From: mmajor at bishop.bishop.hawaii.org (maurice major) on 1997.05.05 at 20:24:24(716)
>
>Date: Sun, 4 May 1997 11:34:41 -0500 (CDT)
>From: Lester Kallus
>To: Aroid list
>Subject: tillers for gardens
>Message-ID:
>
>I know the following message isn't specifically about Aroids, but it is
>about gardening so that I can grow some large aroids outside.
>
>It's finally spring here on Long Island and it's time to set up the new
>beds. This year, I want to have some large areas of colocasias, alocasias
>and caladiums with my few Amorphophallus mixed in.
>
>Long Island garden soil is essentially sand with a couple bits of organic
>material. My landscaper dropped off a huge mound of oak leaf compost and
>I'd like to mix that in. Tropicals usually do great in it.
>
You may want to forego the tiller entirely.
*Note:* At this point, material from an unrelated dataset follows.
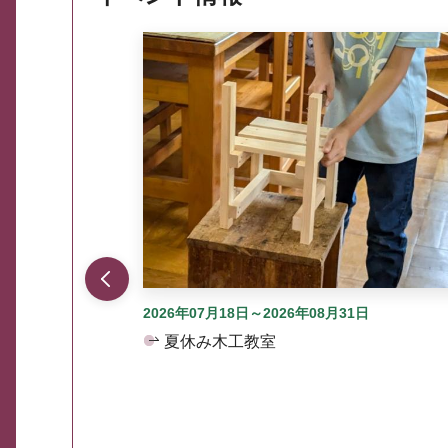
ここから最大3つずつ情報が表示されるスラ
2026年07月18日～2026年08月31日
夏休み木工教室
On the Pacific atolls where some
of the varieties you mentione are grown as food crops, they also have a
sandy soil. They dig a pit and throw in organic matter, then plant. The
compost is concentrated in the planting hole, where the plant needs it.
Tilling would disperse it. Another problem with tilling (here, anyway, where
the winter does not kill off cormlets), is that tilling spreads bits of
corms and other remnant bits of the last crop, which then sprout. That mixes
varieties in the bed.
Then again, I cannot expect everybody to do their gardening with a stick.